== Document passage ==
◆ ◆ ◆ ◆
Ugokie-Ko-Ri-No-Tatehiki (1933)

Anime always was weird, even in 1933. I suppose it is worth clarifying that almost all cartoons were weird in the 1920's and 30's, whether it's Mickey Mouse date raping Minnie in a plane or Betty Boop fleeing in terror from Cab Calloway rendered as a ghost walrus. By contrast, I suppose Ugokie-Ko-Ri-No-Tatehiki is not that weird. In it, a magical fox disguised as a samurai has a wizard's duel with a family of tanuki - the Japanese "racoon dog" gifted with shape-shifting powers - involving a bevy of traditional Japanese monsters. As an insane 1930's classic cartoon and a slice of Japanese mystique, it's wonderful.

The title roughly translates to “Fox and Racoon-Dog Playing Pranks on Each Other” and features two mythologized versions of Japanese wildlife. After a wandering peasant crawls fretfully through a midnight scene worthy of Disney's Skeleton Dance, we are introduced to Kitsune, the Japanese fox. Foxes are indigenous to Japan and have taken on a unique set of folkloric characteristics there. White foxes are considered to be the messengers of Inari, the “kami” (god-like spiritual being) of fertility and harvests. Kyoto's Fushimi-Inari Shrine with its thousands of tori gates lined up in rows – made world famous by Memoirs of a Geisha – is adorned with white foxes. The more tails a fox has, up to nine, the more powerful it is. Amongst its powers are shape-shifting, and foxes are often thought to turn into humans for various purposes good and ill.
◆ ◆ ◆ ◆
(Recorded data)
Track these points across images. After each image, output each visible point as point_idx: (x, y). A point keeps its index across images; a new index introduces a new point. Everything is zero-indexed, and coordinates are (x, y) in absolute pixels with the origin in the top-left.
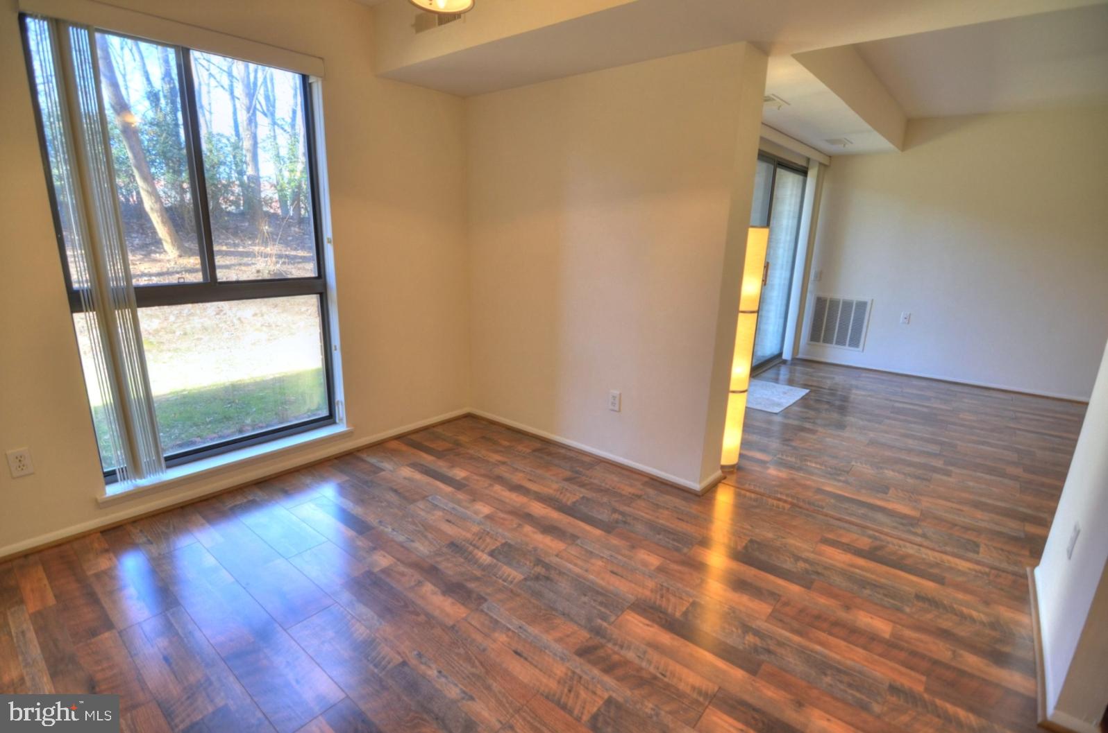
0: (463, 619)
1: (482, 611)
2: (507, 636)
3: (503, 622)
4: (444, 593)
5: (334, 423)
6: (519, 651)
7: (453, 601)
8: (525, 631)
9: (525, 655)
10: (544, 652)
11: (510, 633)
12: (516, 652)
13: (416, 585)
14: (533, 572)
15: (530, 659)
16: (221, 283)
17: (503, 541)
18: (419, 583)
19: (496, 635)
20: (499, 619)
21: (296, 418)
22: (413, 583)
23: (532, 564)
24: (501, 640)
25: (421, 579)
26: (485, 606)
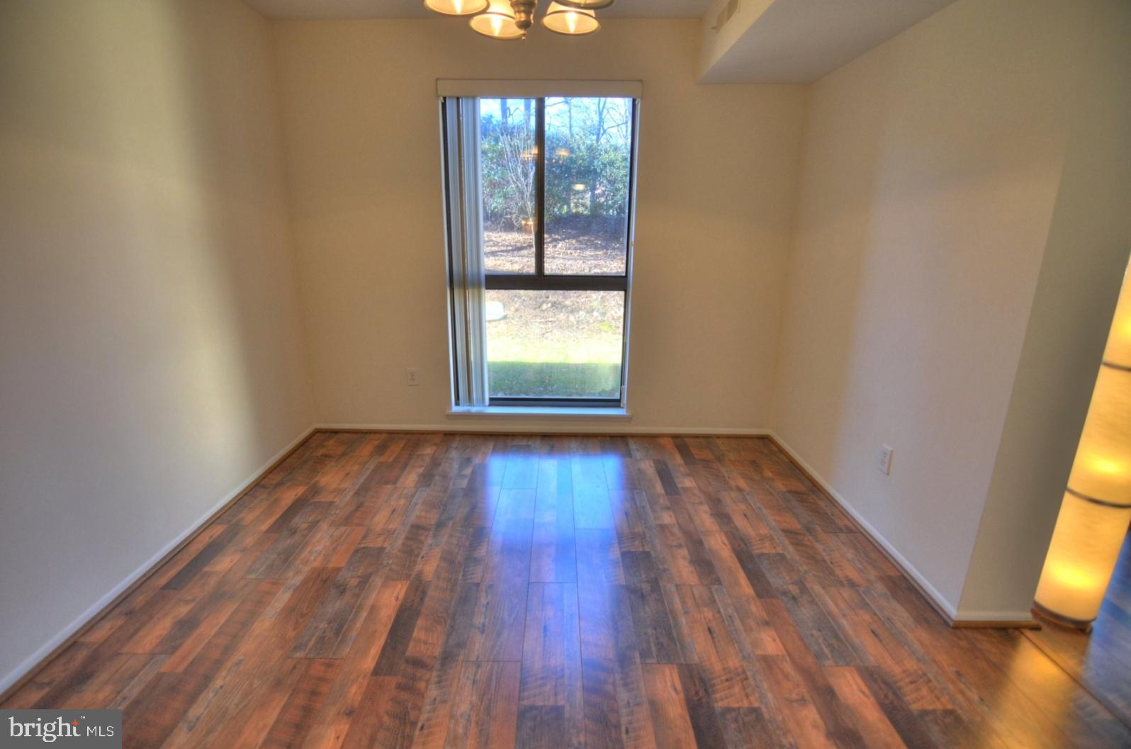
0: (690, 585)
1: (710, 588)
2: (713, 616)
3: (720, 605)
4: (692, 562)
5: (619, 406)
6: (712, 630)
7: (694, 571)
8: (733, 622)
9: (714, 635)
10: (733, 644)
11: (717, 615)
12: (710, 630)
13: (676, 546)
14: (785, 587)
15: (716, 640)
16: (547, 276)
17: (781, 552)
18: (680, 546)
19: (706, 609)
20: (717, 601)
21: (590, 394)
22: (675, 544)
23: (790, 581)
24: (706, 614)
25: (683, 543)
26: (714, 588)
◆ ◆ ◆ ◆
== Exercise objective ==
Quote the passage from the review of Ugokie-Ko-Ri-No-Tatehiki, starting with "Anime always was" and going on through "mystique, it's wonderful.".

== Task response ==
Anime always was weird, even in 1933. I suppose it is worth clarifying that almost all cartoons were weird in the 1920's and 30's, whether it's Mickey Mouse date raping Minnie in a plane or Betty Boop fleeing in terror from Cab Calloway rendered as a ghost walrus. By contrast, I suppose Ugokie-Ko-Ri-No-Tatehiki is not that weird. In it, a magical fox disguised as a samurai has a wizard's duel with a family of tanuki - the Japanese "racoon dog" gifted with shape-shifting powers - involving a bevy of traditional Japanese monsters. As an insane 1930's classic cartoon and a slice of Japanese mystique, it's wonderful.